Press clippings

Preview - Dad's Army: The Love of Three Oranges

People often complain of there being too many repeats, especially over Christmas. However, the old favourites feel as much as a tradition now as the Queen's Christmas Message, naff cracker jokes and rows over the afternoon game of Monopoly.

Ian Wolf, On The Box, 27th December 2016

Radio Times review

A popular 1970 episode. The captain's doughty dependables rally round when the ARP wardens challenge the platoon to a game of cricket. Jones offers to keep wicket, Walker the spiv provides reconditioned balls and even Frazer will have a go "if someone will explain the principle of the thing".

There's plenty of cheating (demon bowler Fred Trueman plays a ringer), some epic excuse-making from a shown-up Mainwaring, and a rousing last-ditch effort from an unlikely source. A greater role than usual, too, for the late Bill Pertwee, who selflessly played chief hate-figure Hodges for nine years.

Mark Braxton, Radio Times, 12th January 2016

Radio Times review

The first episode of the 1970s is a jovial knockabout in which the platoon prepares for a parade of all civil defence units. In one of those lovely, evocative scenes in the local cinema, a Gaumont newsreel gives Mainwaring the idea for a regimental mascot. And Pike is piqued by having to leave early ("I haven't seen the Donald Duck yet").

Some ram-chasing antics enable the cast to give little thumbnail sketches of their characters: timid Godfrey, furtive Frazer and mellow Wilson lying back in the buttercups.

There's a nice variation on Jones's catchphrase ("Permission to stop panicking, sir") and some enthusiastic gurning from Bill Pertwee as Hodges. At one point the warden is so thoroughly upstaged that even Mainwaring is forced to laugh, and the Home Guard/ARP rivalry reaches a ludicrously funny conclusion.

Mark Braxton, Radio Times, 27th October 2015

Dad's Army: Here today, gone tomorrow

Bill Pertwee, who died recently, always cited Dad's Army as his best work. He knew it would endure, he said. And how it has. Always voted in the top two or three of the nation's favourite shows, endlessly repeated, a DVD best-seller.

James Ruddick, The Huffington Post, 28th May 2013

Want to get old? Buy a typewriter or hide away

I guess the longevity of comedy writers and of Bill Pertwee suggests that if you want to live to a ripe old age don't be a star.

Bruce Dessau, Beyond The Joke, 27th May 2013

Dad's Army star Bill Pertwee dies aged 86

Bill Pertwee, best known as ARP Warden Hodges in Dad's Army, has died at the age of 86.

British Comedy Guide, 27th May 2013

Nostalgia at the End of the Pier

Yes, I think we all felt this was the last - the end of the raod for Dad's Army," says Bill Pertwee of It Sticks Out Half a Mile, the radio sequel to TV's enduring Home Guard comedy success. The series - which begins a repeat run on Tuesday and includes a bonus of four previously unheard episodes - was recorded early last year (1983) abd was to be the last ever completed by John Le Mesurier.

Bill - who of course, played that dirty-fingernailed greengrocer and one-time Air Raid Warden Bert Hodges - believes the whole cast knew that it would probably was the last time they would all work together, though such feelings went unspoken. "The series had originally been mainly written around Arthur Lowe and John, and when Arthur died it had to be re-jigged. John had not been well, though he was feeling better when we recorded the series, but I think we all realised that we'd had a great run - the programmes started on TV in 1968 - and we were coming to the end of it. We'd lost so many of the original cast- Arhtur, John, Laurie, Arnold Ridley, Edward Sinclair, James Beck and a few months later, John was dead too."
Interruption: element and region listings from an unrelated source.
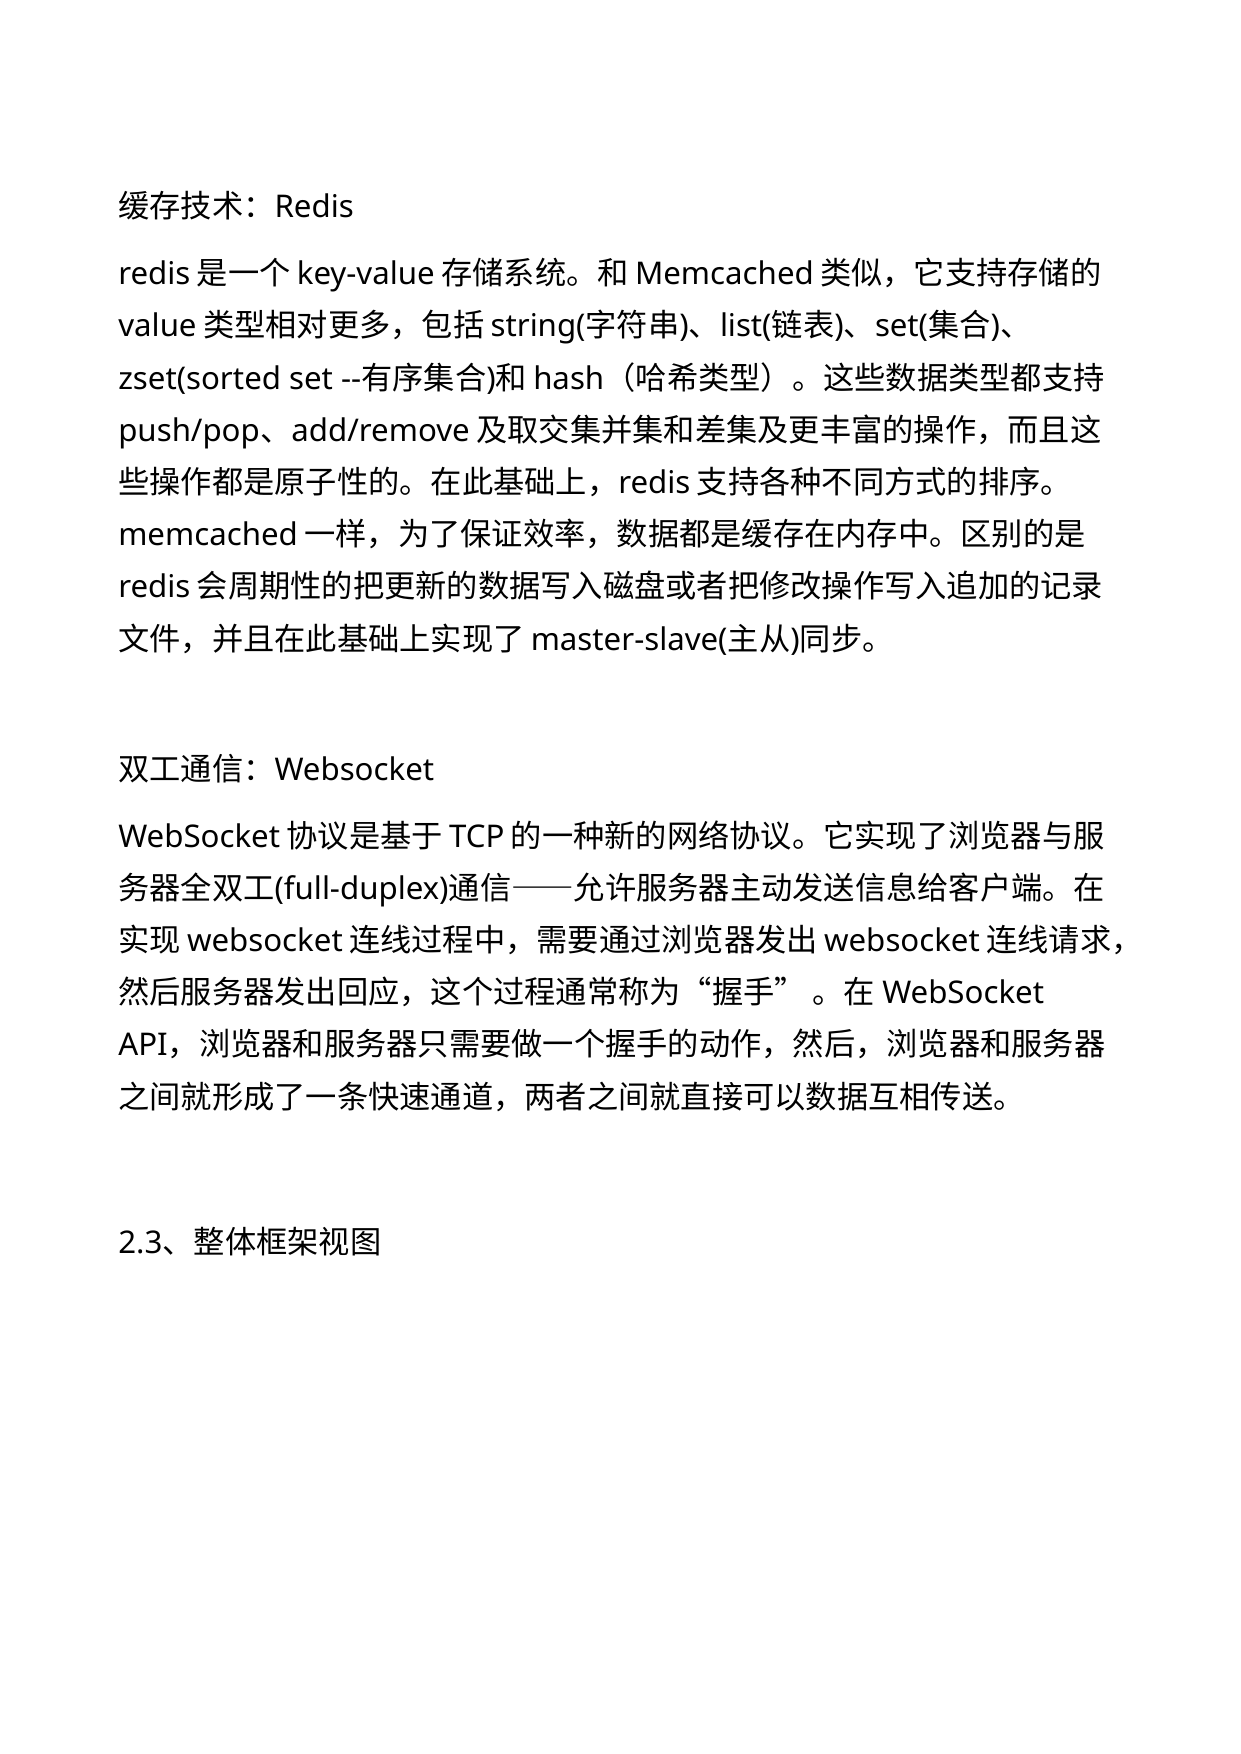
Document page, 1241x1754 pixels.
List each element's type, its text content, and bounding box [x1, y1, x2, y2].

text 缓存技术：Redis [118, 182, 1122, 227]
text redis是一个key-value存储系统。和Memcached类似，它支持存储的value类型相对更多，包括string(字符串)、list(链表)、set(集合)、zset(sorted set --有序集合)和hash（哈希类型）。这些数据类型都支持push/pop、add/remove及取交集并集和差集及更丰富的操作，而且这些操作都是原子性的。在此基础上，redis支持各种不同方式的排序。memcached一样，为了保证效率，数据都是缓存在内存中。区别的是redis会周期性的把更新的数据写入磁盘或者把修改操作写入追加的记录文件，并且在此基础上实现了master-slave(主从)同步。 [118, 248, 1122, 659]
text 双工通信：Websocket [118, 744, 1122, 789]
text 2.3、整体框架视图 [118, 1217, 1122, 1262]
text WebSocket协议是基于TCP的一种新的网络协议。它实现了浏览器与服务器全双工(full-duplex)通信——允许服务器主动发送信息给客户端。在实现websocket连线过程中，需要通过浏览器发出websocket连线请求，然后服务器发出回应，这个过程通常称为“握手” 。在 WebSocket API，浏览器和服务器只需要做一个握手的动作，然后，浏览器和服务器之间就形成了一条快速通道，两者之间就直接可以数据互相传送。 [118, 811, 1122, 1117]
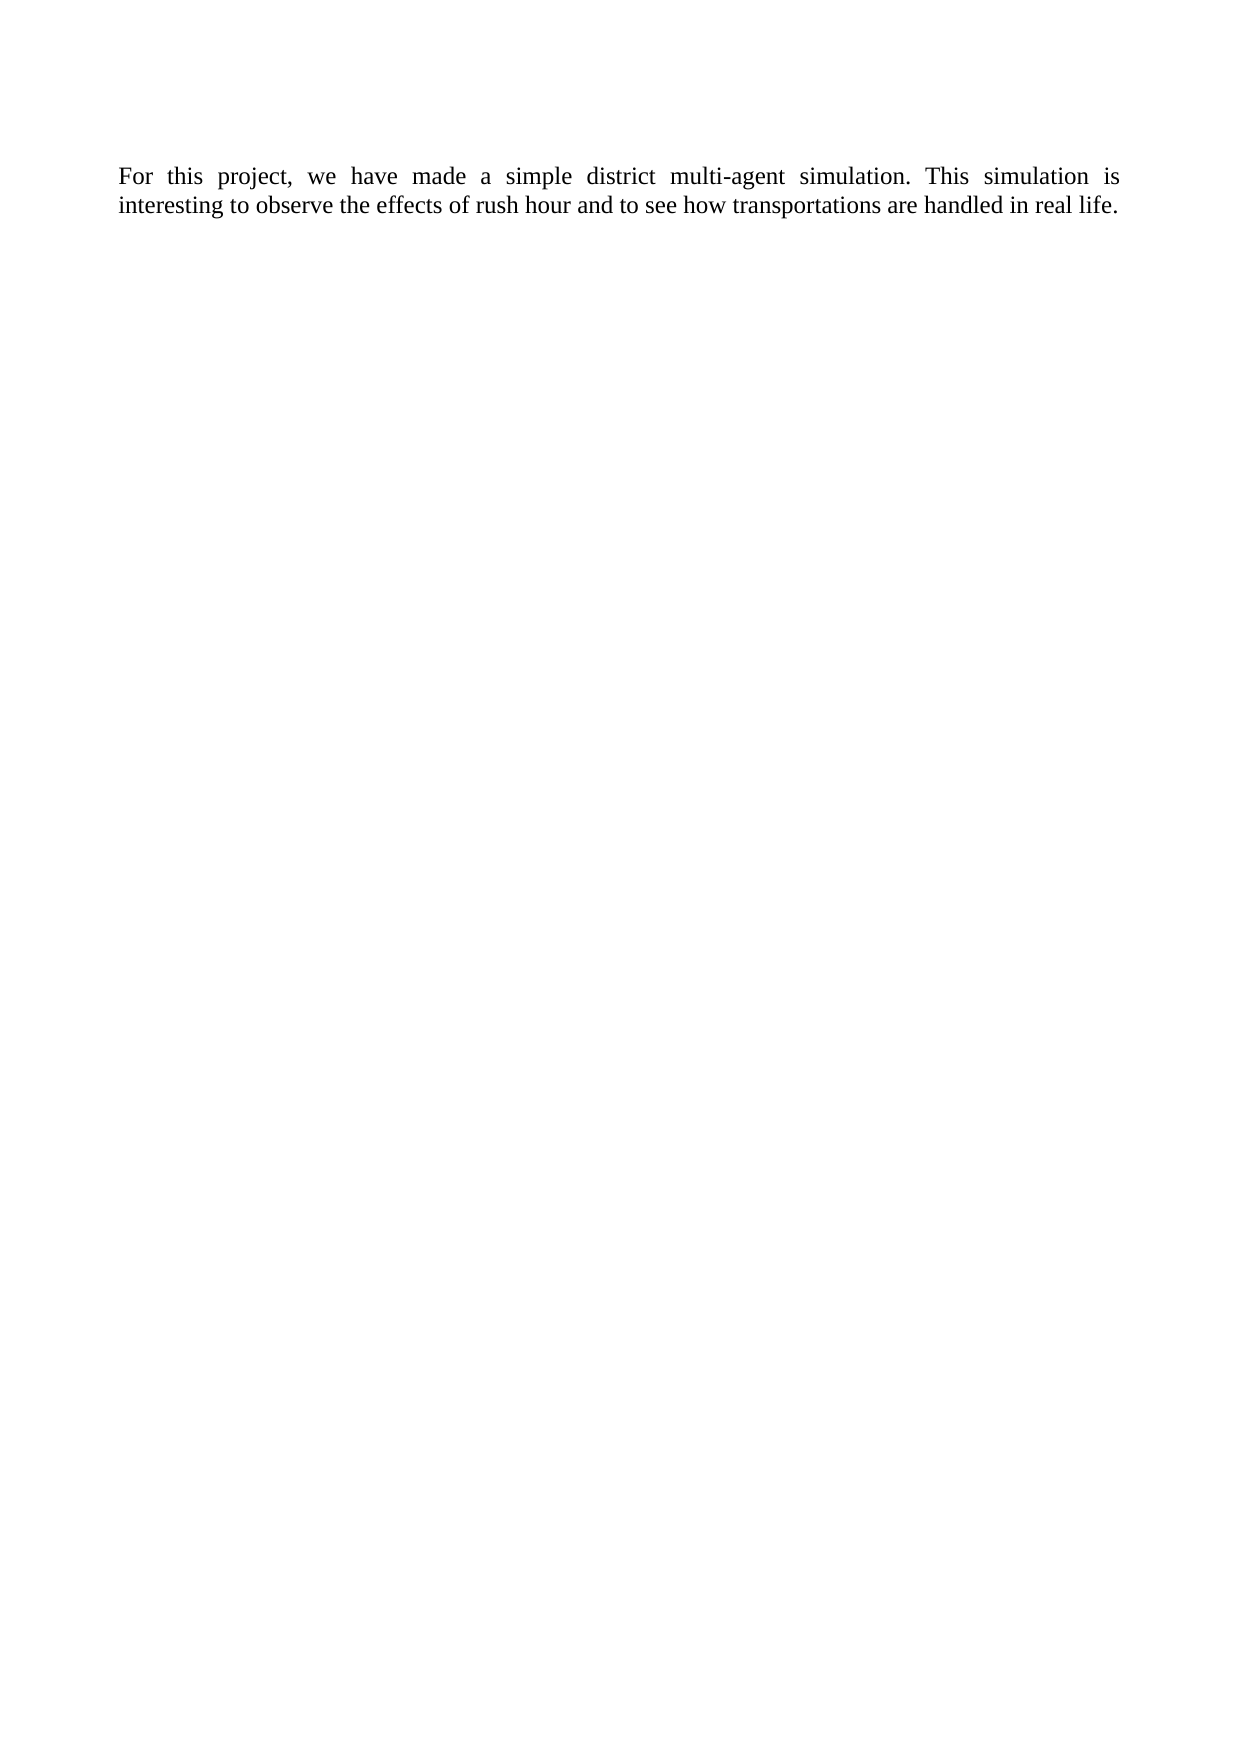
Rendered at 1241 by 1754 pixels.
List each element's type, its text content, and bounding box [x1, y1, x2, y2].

I asked Bill to assess the show's enduring appeal. "When it started there was a lot fo kitchen sink drama around and people were pleased to sit back and laugh at this rather gentle company of people," he says, "The younger viewers enjoyed the Mack Sennet routines - the chases and so on - while the older viewers found it extremely nostalgic."

Bill himself had come from a variety background, including playing at the Windmill, and has recently returned to farce with two big hits for the Theatre of Comedy Company in London. "The rest of the Dad's Army cast were all actors, really, so I'd never worked with any of them beofre. We were all terribly different but there was a tremendous camaraderie between us. It was very hard work, but we had wonderfully happy times. You can't help but be sad when you look back now, can you?"